In the Black Swan schema, Randy is more like “Fat Tony” and Arnold is like “non-Brooklyn John.” And I’m pretty certain that is it Fat Tony who is anti-fragile.
Please correct me if I’m missing something.
You are avoiding risk of ruin. Randy emerges happier, maybe, or emerges dead, maybe. If every time the opportunity presented itself to take a small probability of death, you take it, you will eventually die a premature death. Of course, this isn’t mathematically true if the probability is small *enough*, but at least Taleb would say if you don’t know the probability, as you don’t here, then you err on the safe side. Antifragility explicitly isn’t about optimization, it’s about survival. “Make your money, but you must first survive.” So it wouldn’t be the one who emerges happier, with more friends, it would be the one who emerges with permanent habits of wearing masks, not touching your face outside, and washing your hands when you arrive at a destination.
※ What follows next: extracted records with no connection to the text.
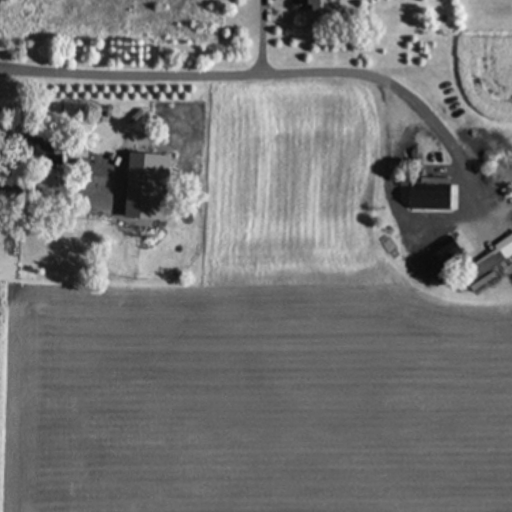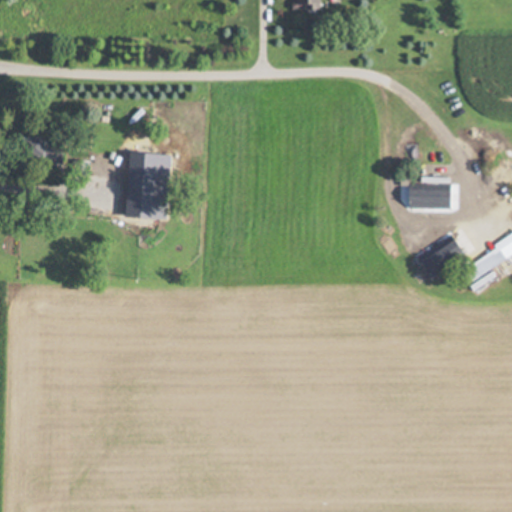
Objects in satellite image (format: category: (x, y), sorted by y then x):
building: (308, 4)
road: (261, 35)
road: (274, 71)
building: (148, 179)
building: (431, 195)
building: (463, 261)
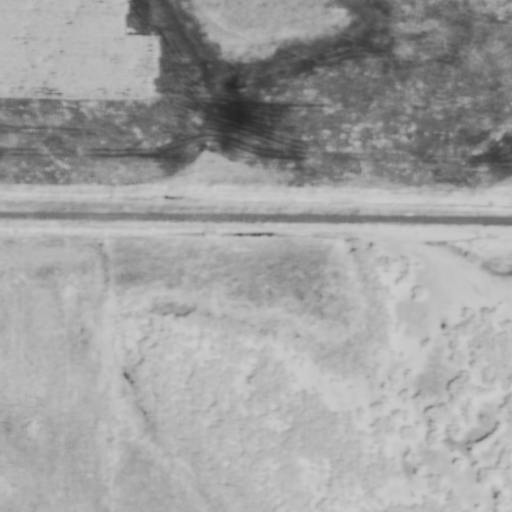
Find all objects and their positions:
road: (256, 217)
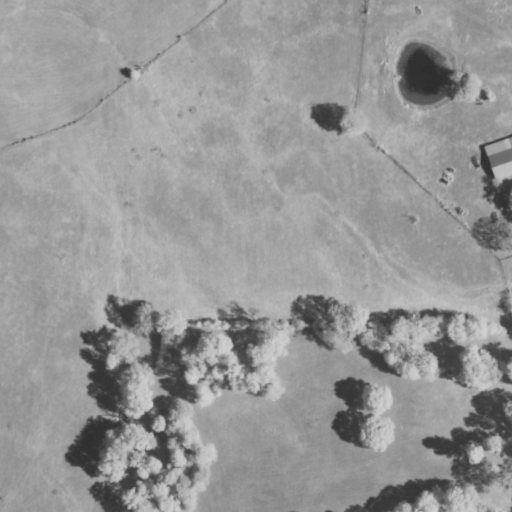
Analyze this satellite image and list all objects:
building: (501, 157)
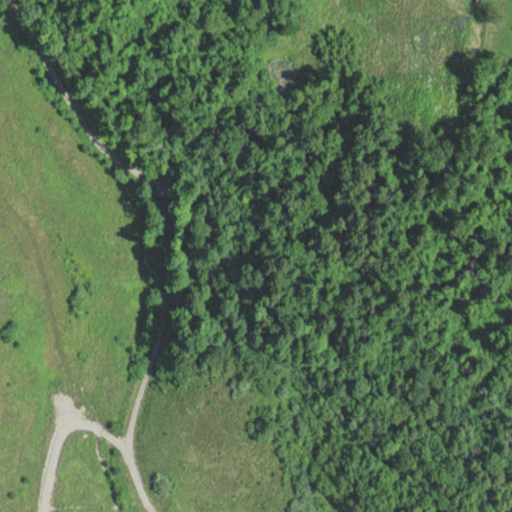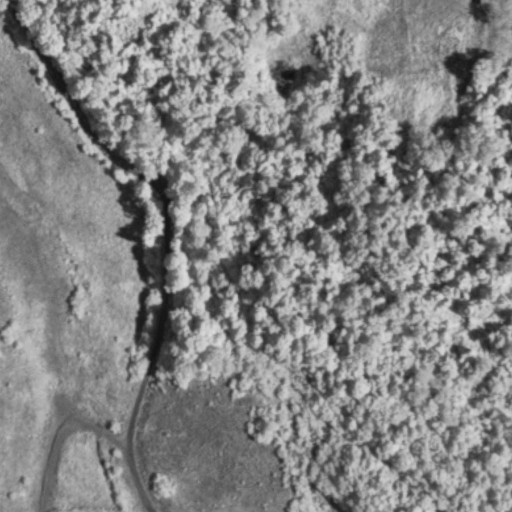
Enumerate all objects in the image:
building: (473, 44)
road: (156, 243)
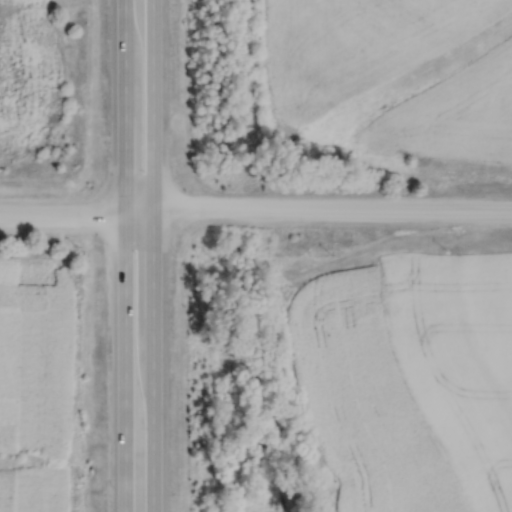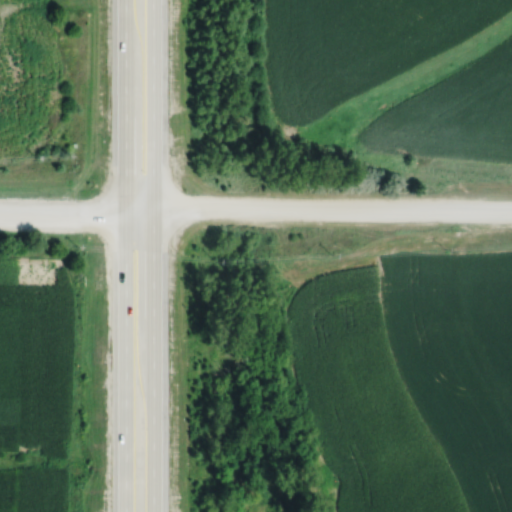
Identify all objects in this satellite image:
road: (255, 208)
road: (125, 256)
road: (153, 256)
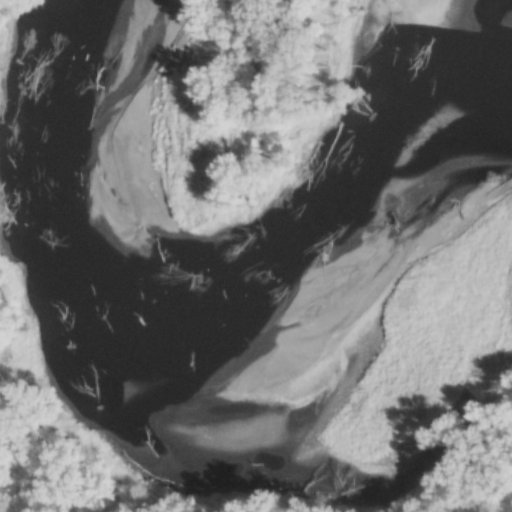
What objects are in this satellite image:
river: (220, 383)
I’m not saying that Randy isn’t foolhardy. Maybe he is. The motorcycle example implies he engages in thrill seeking behavior. There are so many many data variables omitted from the example that we can’t say how foolhardy Randy is.
My point is a more basic one. Randy is the person who is pursuing anti-fragility. Maybe he’s a foolhardy, carefree, pleasure-loving dolt who is soon to die–we don’t know. We don’t even know how old Randy is–is he 22 or 62?
I don’t think Arnold’s example was given to calculate who has the superior strategy . To me, it seems it was given to point out that Randy’s behavior imposes externalities on Arnold.
For the moment I maintain my assertion that Randy is pursuing anti-fragility. In contrast, Arnold acts like he is fragile and risk averse, which is something different.
Am I missing something? Have I mis-understood what anti fragility is?
I am also not saying that Randy’s strategy is better or worse. I am saying that you are missing something.
Randy is not becoming more survivable because of the volatility in the world, he is intentionally taking on an additional risk of ruin and trading it off for a benefit (new friends). If the volatility were removed, he would incur the same benefit but more strongly. If someone were to emerge with habits like mask wearing, that would be emerging stronger because of the volatility; if there weren’t a pandemic, that person would not start wearing masks to protect themselves.
“Consider that Mother Nature is not just “safe.” It is aggressive in destroying and replacing, in selecting and reshuffling . When it comes to random events, “robust” is certainly not good enough. In the long run everything with the most minute vulnerability breaks, given the ruthlessness of time…You have to avoid debt because debt makes the system more fragile. You have to increase redundancies in some spaces. You have to avoid optimization.”
The term is about learning from volatility to remove risk exposure. It’s the opposite of trading off additional risk exposure to optimize some objective. At least by Taleb’s definition, you are completely wrong, and I think his definition is the dominant one in the collective consciousness.
Thanks for your thoughtful reply. I’m talked out and have exhausted anything useful to say.